La capitalisation des expériences a des finalités diverses et complémentaires. Une finalité pédagogique pour les porteurs de projets capitalisés. C’est un temps réflexif sur leur pratique. C’est un moment d’auto-formation il y a aussi une finalité informative pour tous les acteurs de la santé avec le partage de connaissances sur les projets les stratégies dont il est utile de tirer des enseignements. Une finalité stratégique et politique pour donner à voir la déclinaison pratique des politiques nationales et locales de santé et pour éclairer les possibles évolutions nécessaires à ces politiques publiques. Et enfin une finalité scientifique avec la production d’un corpus de données potentiellement utiles à la recherche et la contribution possible à des démarches de recherche. C’est une méthode en cinq grandes étapes : la première étant évidemment le cadrage de la démarche entre l’accompagnateur en capitalisation et le porteur du projet qui va faire l’objet de la capitalisation ; un recueil d’informations ; une analyse des données recueillies puis la rédaction et la validation d’une fiche de capitalisation et la diffusion des fiches dans le cadre du portail.
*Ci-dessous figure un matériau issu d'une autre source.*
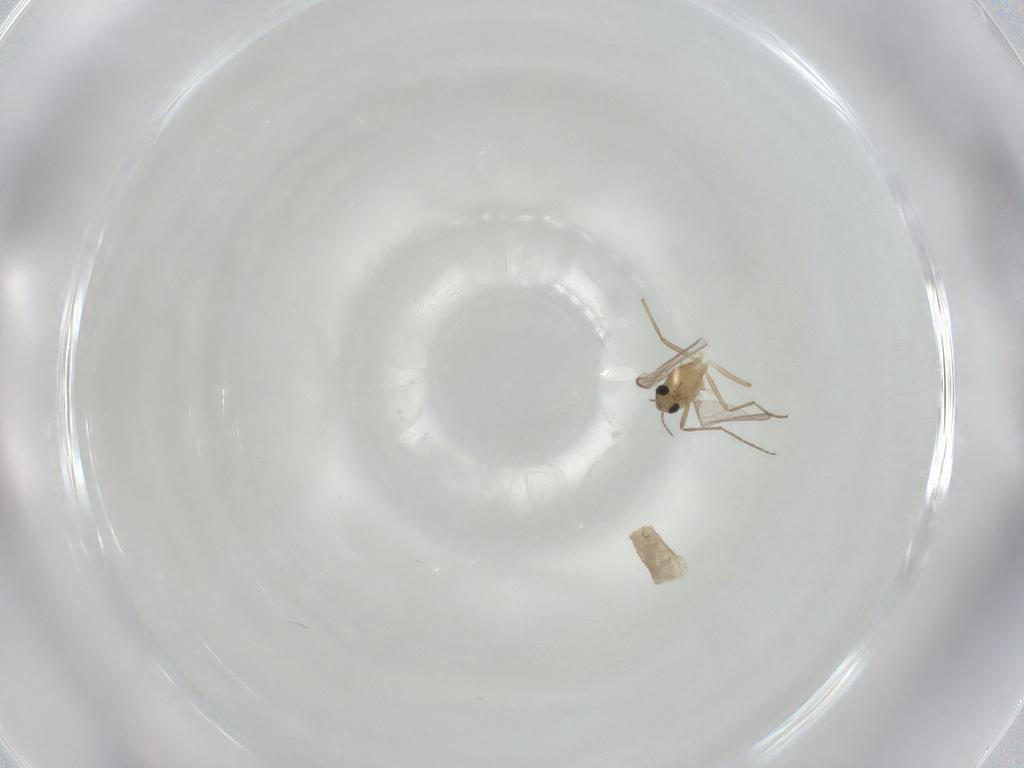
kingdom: Animalia
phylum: Arthropoda
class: Insecta
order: Diptera
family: Chironomidae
Je ne vais pas passer beaucoup de temps sur cette fiche de capitalisation puisqu’elle vous sera à nouveau présentée dans le cadre de la présentation du portail que va faire Benjamin. Des projets de capitalisation sont en cours. Ce sont des projets thématiques portés actuellement par la SFSP sur différents thèmes : prévention tabac, dépistage des cancers du sein et du col de l’utérus réduction des risques liés à l’alcool, parcours des personnes en situation de précarité face au cancer. De nombreuses autres démarches sont portées par les membres du groupe de travail caps et notamment ceux du réseau de la Fnes.
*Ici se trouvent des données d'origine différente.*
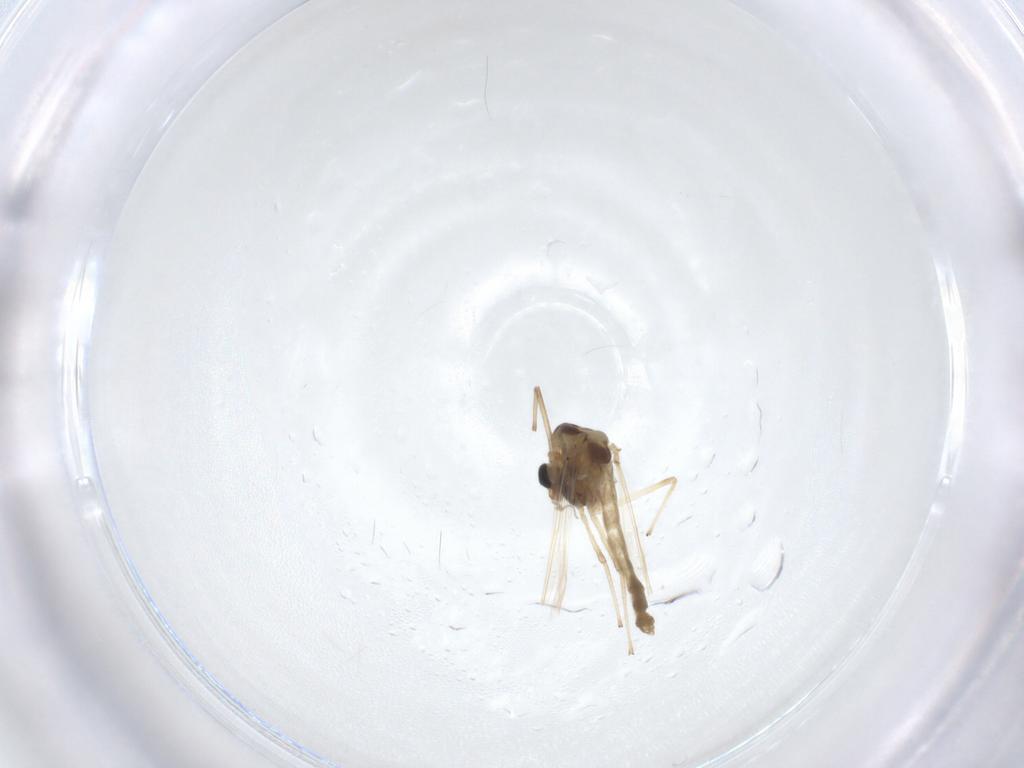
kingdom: Animalia
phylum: Arthropoda
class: Insecta
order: Diptera
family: Chironomidae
À partir de ces nombreuses démarches sont construites des analyses transversales qui mettent en évidence les grands enseignements, les points communs, les éventuels points de discussion mis en perspective avec les données scientifiques sur les sujets concernés. La capitalisation des expériences vise à la construction d’une politique nationale de promotion de la santé par la prise en compte d’expérience portant sur les publics, les stratégies, les contextes locaux et par une montée en généralité, en s’intéressant aux modalités de mise en œuvre des actions hors des protocoles expérimentaux, en se positionnant en complémentarité des données issues de la recherche. La capitalisation prend tout son sens au croisement de la politique de la recherche et de l’action de terrain.